When Tom DeLay jokes about how many moderates the Republican Party has, he obviously isn't contrasting "moderates" with "radicals" or "extremists." Nowadays, being a "moderate Republican" mostly depends on your views on social issues or just your tone. Moderate Republicans are like other Republicans, but less intense about it.
The triumph of "moderate Republican" owes a lot to the near- disappearance of the phrase "liberal Republican," down 80 percent in the press since Goldwater's day. In part, that reflects the party's general drift to the right. But it's also because the polarization of political life has turned the L-word into an absolute rather than a relative term. Nowadays Republicans like Pataki and Bloomberg wouldn't own up to being a liberal anything.
Ever since the Reagan years, we've been defining Republicans relative to the party constellation and Democrats according to their distance from the political horizons.
That suggests a view of Republicans as defined around a dominant ideology. We have a word "Republicanism," after all, but there's no word "Democratism." For that matter, Republicans are far more likely to be described as "true believers" or as the "party faithful." People talk about the Republican Party as a movement, whereas the Democrats seem to be a confluence of currents with no discernible mainstream. As Will Rogers once said, "I belong to no organized party - I'm a Democrat."
Not that the Democrats aren't seen as standing for anything nowadays. "Compassionate conservatism" or no, words like "caring" and "fairness" are still more likely to come up in connection with Democrats. But that's a question of common attitudes and values rather than of a political program. Despite the right's efforts to make "Democrat" synonymous with "liberal," people don't associate the party with a dominant philosophical system.
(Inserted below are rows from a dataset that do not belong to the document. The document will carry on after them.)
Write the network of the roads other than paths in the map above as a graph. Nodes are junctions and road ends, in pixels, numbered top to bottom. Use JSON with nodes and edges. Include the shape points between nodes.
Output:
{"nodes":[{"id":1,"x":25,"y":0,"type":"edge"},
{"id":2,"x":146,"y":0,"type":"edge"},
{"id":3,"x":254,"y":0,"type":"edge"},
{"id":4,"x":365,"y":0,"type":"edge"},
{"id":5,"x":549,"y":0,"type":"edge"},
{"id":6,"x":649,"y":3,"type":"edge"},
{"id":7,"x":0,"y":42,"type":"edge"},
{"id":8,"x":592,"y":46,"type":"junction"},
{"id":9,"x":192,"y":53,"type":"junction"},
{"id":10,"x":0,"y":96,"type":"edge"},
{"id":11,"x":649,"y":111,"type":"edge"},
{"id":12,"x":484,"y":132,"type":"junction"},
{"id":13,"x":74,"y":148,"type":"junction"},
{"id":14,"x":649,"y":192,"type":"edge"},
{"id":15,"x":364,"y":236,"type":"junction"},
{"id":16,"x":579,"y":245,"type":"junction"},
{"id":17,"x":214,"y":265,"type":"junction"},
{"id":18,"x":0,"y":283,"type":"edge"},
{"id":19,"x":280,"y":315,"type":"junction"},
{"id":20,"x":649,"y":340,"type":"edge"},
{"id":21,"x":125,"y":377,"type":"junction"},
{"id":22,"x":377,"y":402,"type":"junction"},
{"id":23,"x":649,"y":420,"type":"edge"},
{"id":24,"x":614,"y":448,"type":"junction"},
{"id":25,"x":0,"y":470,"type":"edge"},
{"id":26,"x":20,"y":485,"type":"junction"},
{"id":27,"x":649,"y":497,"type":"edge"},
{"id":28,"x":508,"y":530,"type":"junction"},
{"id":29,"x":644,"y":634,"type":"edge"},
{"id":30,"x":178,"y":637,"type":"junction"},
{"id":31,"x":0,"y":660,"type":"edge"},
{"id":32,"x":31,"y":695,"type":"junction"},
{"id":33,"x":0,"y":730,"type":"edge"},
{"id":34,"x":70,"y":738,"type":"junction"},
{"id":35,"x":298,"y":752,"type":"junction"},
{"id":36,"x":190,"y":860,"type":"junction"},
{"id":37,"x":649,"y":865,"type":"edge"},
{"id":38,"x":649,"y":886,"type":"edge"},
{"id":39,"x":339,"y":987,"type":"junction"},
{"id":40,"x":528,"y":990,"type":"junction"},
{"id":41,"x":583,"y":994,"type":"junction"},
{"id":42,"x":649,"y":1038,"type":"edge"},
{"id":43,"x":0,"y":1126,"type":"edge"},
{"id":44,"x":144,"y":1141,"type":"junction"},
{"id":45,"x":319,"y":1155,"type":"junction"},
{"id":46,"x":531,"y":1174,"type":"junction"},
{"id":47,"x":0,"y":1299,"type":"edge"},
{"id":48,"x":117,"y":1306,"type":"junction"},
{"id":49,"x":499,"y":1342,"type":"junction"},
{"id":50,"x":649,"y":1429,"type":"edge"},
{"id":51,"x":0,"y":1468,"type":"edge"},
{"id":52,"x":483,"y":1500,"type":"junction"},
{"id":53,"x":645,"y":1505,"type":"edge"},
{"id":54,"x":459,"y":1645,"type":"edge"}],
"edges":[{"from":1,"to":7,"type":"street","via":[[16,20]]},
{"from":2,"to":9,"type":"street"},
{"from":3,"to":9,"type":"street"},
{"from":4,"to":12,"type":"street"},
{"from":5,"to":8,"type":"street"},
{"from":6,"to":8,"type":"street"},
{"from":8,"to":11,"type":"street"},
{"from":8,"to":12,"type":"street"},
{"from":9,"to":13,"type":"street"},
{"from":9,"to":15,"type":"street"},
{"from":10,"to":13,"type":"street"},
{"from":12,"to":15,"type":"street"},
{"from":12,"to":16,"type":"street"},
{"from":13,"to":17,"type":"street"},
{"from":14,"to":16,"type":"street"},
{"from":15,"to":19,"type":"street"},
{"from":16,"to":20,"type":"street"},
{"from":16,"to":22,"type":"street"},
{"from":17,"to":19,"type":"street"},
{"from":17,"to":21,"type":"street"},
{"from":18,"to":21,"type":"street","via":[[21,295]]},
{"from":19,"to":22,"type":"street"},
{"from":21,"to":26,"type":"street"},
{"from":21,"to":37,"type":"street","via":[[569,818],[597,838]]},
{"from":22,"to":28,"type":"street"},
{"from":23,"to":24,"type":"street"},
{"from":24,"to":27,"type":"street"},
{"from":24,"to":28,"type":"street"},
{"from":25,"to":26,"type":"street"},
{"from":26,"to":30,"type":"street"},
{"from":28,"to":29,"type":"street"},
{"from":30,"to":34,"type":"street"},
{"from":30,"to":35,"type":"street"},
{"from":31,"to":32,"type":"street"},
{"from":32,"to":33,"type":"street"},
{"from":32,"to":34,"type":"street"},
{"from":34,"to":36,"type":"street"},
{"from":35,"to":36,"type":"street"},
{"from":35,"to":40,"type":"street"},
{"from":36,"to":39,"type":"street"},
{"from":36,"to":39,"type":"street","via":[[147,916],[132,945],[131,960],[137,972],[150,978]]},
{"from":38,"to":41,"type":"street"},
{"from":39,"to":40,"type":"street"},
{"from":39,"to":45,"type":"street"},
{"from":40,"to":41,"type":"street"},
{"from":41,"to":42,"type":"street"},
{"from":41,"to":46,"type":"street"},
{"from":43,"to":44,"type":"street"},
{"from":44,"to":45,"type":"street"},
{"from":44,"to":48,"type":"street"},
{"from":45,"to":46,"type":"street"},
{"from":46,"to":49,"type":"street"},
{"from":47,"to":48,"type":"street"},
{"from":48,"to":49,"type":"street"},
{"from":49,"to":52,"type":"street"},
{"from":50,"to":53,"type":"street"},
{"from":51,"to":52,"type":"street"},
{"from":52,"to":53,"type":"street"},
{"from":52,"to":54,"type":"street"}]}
Those differences are natural, given the Republicans' fabled party discipline and the Democrats' equally fabled fractiousness. But the perception of the Republicanism as an ideology may make it hard to persuade undecided voters that people like Bloomberg and Schwarzenegger are the real embodiments of the party's soul. Not with all those qualifying adjectives slung around their necks - and certainly not in those fabulous suits.